TASK INSTRUCTIONS => Your task is to extract every entry that follows word for word while excluding the pictures.

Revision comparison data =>
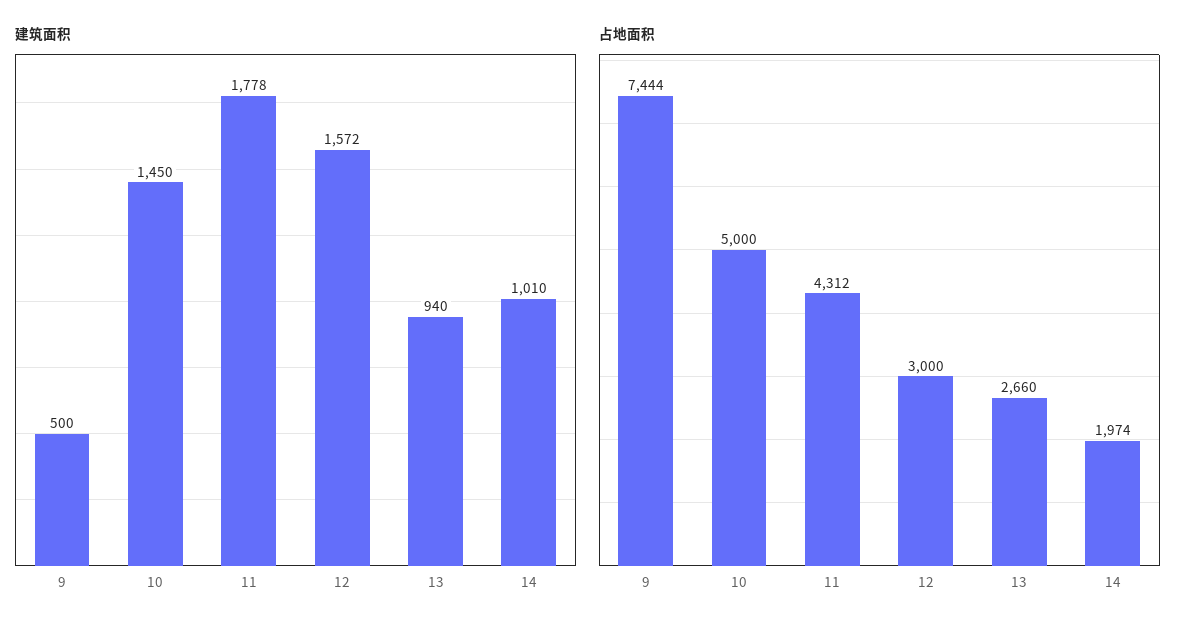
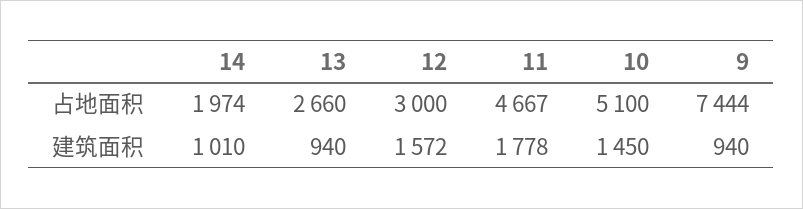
建筑面积, 9: 500 -> 940
占地面积, 10: 5000 -> 5100
占地面积, 11: 4312 -> 4667

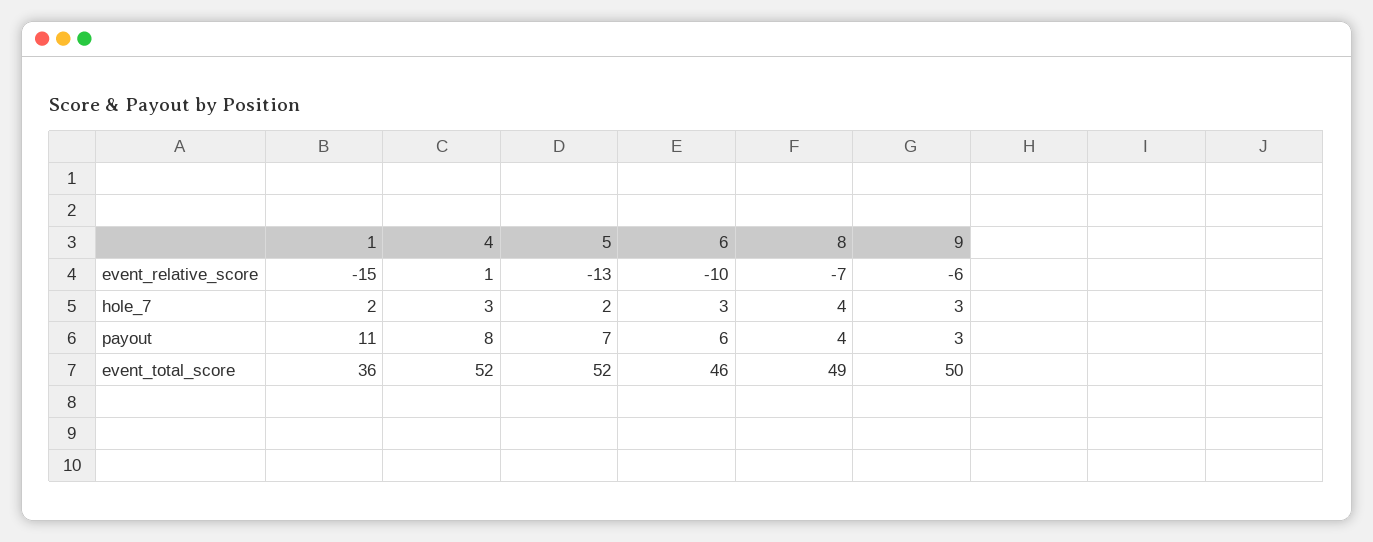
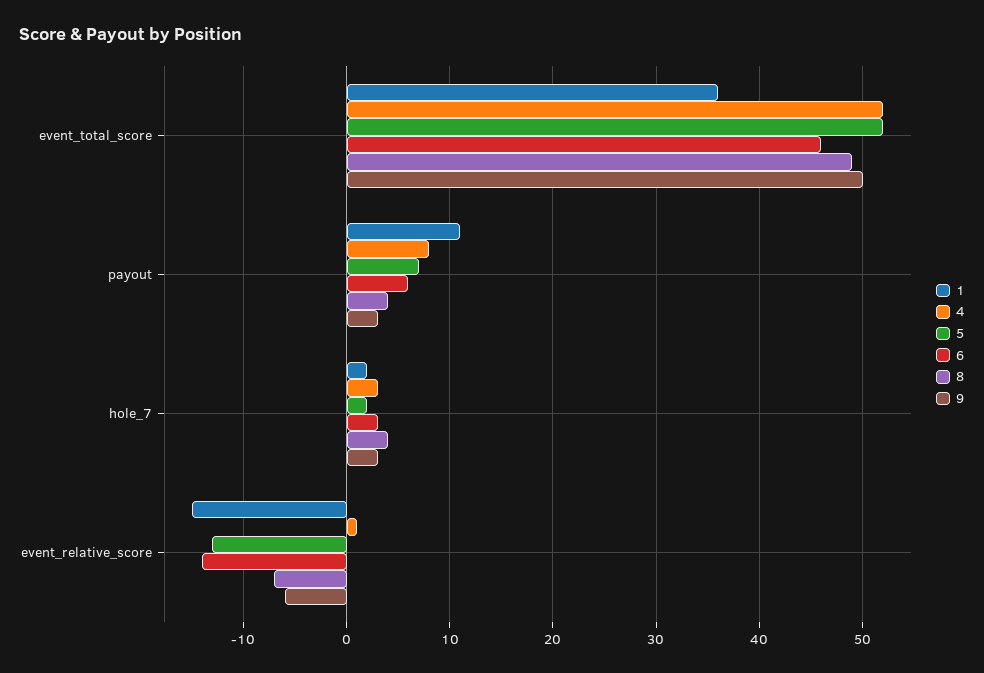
6, event_relative_score: -10 -> -14

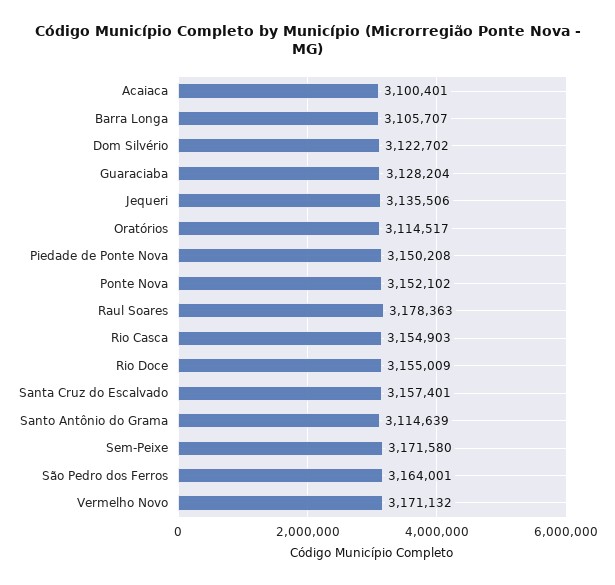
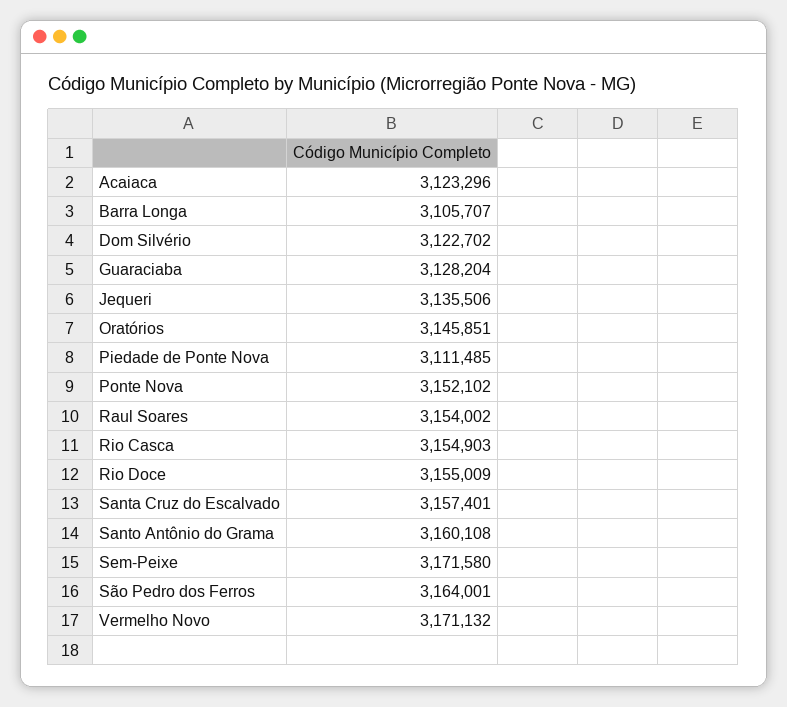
Acaiaca: 3100401 -> 3123296
Oratórios: 3114517 -> 3145851
Piedade de Ponte Nova: 3150208 -> 3111485
Raul Soares: 3178363 -> 3154002
Santo Antônio do Grama: 3114639 -> 3160108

REPLY TO THE TASK =>
建筑面积, 9: 500 -> 940
占地面积, 10: 5000 -> 5100
占地面积, 11: 4312 -> 4667

6, event_relative_score: -10 -> -14

Acaiaca: 3100401 -> 3123296
Oratórios: 3114517 -> 3145851
Piedade de Ponte Nova: 3150208 -> 3111485
Raul Soares: 3178363 -> 3154002
Santo Antônio do Grama: 3114639 -> 3160108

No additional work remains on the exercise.